Trin V. Triplett brought this action against L.M. Bays, in 1939, to have sold a small tract of land which she alleged belonged jointly to her and Bays. The basis of her claim is that the land was conveyed to her and her husband, Oscar Triplett, jointly, in 1919. Bays answered, denying that Mrs. Triplett was the owner of a one-half interest in the tract of land in question. He set up the affirmative plea that the question had been litigated twice, or should have been so litigated; once in the United States District Court for the Eastern District of Kentucky and once in the Carter Circuit Court (the judgment of the latter court was affirmed by this Court in the case of Trin V. Triplett v. L.M. Bays,
Oscar Triplett filed an involuntary petition in bankruptcy, in 1929, in the United States District Court for the Eastern District of Kentucky. The trustee in bankruptcy brought an action against the Tripletts in which he charged, among other things, that Oscar Triplett, without consideration and with the intent to delay and defraud his creditors in the collection of their debts, conveyed to his wife, Trinvilla Triplett, nine tracts of land in 1927. The tract of land in question was involved in that transfer and was described in the petition of the trustee. Summons was served upon Mr. and Mrs. Triplett. Mrs. Triplett filed a separate answer in which she denied that the deed to her was fraudulent, or that it was the result of any conspiracy on the part of her husband to cheat his creditors. Mrs. Triplett set up no claim to an interest in the land in question by virtue of the aforementioned deed to her and her husband executed in 1919. The final decree in the United States District Court set aside the deed from Oscar Triplett to his wife on the ground that it was without consideration, *Page 824 and it was made to cheat, hinder and delay his creditors. The tract of land in question was described in that decree. Reference is made in the appellant's brief to an alleged stipulation in the Federal Court wherein it was agreed that Mrs. Triplett was the owner of a one-half interest in the land in question, and also that the record before us shows that the Clerk of the Federal Court certified a copy of the stipulation along with other parts of the record, but that it was not presented by the appellee. Be that as it may, that stipulation is not here, and even if it were we would look to the final judgment of that Court rather than to a stipulation in the record. L.M. Bays bought the land from the trustee in bankruptcy. The deed from the trustee to Bays included the tract of land now in dispute. When Bays sought to take charge of the land under the deed from the trustee Mrs. Triplett set up a claim to a part of it. That dispute culminated in the case of Triplett v. Bays, supra. In that case Bays made claim to all the land under the deed executed to him by the trustee in bankruptcy. However, the litigation resulted in some 23 acres of land being awarded to Mrs. Triplett. Mrs. Triplett did not set up any claim to an interest in the tract of land now in dispute in that case by virtue of the deed to her and her husband executed in 1919.

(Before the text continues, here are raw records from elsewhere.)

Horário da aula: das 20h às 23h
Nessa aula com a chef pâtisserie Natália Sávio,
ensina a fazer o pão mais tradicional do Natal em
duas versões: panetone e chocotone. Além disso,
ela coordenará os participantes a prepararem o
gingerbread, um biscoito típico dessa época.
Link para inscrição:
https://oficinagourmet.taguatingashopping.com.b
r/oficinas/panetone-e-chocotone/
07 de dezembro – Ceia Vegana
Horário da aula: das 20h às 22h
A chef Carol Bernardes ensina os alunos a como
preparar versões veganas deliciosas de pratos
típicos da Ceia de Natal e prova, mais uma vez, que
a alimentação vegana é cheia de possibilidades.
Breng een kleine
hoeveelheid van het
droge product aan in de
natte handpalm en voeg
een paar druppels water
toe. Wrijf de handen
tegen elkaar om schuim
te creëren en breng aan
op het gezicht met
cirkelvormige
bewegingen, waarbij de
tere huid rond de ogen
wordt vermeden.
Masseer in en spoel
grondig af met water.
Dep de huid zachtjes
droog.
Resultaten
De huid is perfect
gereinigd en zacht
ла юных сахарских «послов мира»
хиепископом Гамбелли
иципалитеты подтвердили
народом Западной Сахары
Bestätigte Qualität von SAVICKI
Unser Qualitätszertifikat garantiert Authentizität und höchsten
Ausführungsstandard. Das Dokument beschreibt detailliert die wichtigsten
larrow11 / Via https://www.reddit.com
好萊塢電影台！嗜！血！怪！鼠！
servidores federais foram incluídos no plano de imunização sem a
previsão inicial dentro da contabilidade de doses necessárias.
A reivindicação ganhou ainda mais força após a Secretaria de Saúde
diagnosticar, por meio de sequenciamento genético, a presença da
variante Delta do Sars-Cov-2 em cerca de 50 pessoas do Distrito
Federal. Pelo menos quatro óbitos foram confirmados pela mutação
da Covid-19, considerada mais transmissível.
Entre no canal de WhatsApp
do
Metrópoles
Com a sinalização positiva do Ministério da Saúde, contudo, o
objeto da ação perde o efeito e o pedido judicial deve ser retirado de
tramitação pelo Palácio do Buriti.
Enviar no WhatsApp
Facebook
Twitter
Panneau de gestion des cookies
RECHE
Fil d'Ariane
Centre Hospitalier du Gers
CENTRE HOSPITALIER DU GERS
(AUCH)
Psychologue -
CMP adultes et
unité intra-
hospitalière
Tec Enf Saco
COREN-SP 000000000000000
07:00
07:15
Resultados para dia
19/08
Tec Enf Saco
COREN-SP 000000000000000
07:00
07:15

We have indicated that the trial judge decided in favor of Bays in the action now before us, because it was his view that it was the duty of Mrs. Triplett to bring forward any claim that she had to the land in question in her first action against Bays. We deem it unnecessary to determine whether or not the reason given by the trial judge for his ruling is correct, since we are unalterably of the opinion that the judgment in the United States District Court is a bar to the claim which Mrs. Triplett is now attempting to assert. She was a party to that litigation wherein the deed from her husband to her, which included the tract of land under consideration, was attacked. When she made her separate answer she merely denied that the deed had been made fraudulently and without consideration. She set up no claim whatever to an interest in the tract of land by virtue of a deed executed to her and her husband in 1919. That question could have been and should have been concluded in that action, and that judgment is now a bar to the claim which she is attempting to assert. A *Page 825
judgment rendered on the merits by a court having jurisdiction of the subject matter and the parties is conclusive of the rights of the parties and their privies in another suit on the points and matters in issue in the first — not only on the points upon which the court was actually required by the parties to form an opinion and pronounce judgment, but to every point which properly belonged to the subject being litigated and which the parties by reasonable diligence might have brought forward. Revis v. Duff,
It is our view, therefore, that the judgment should be and it is affirmed.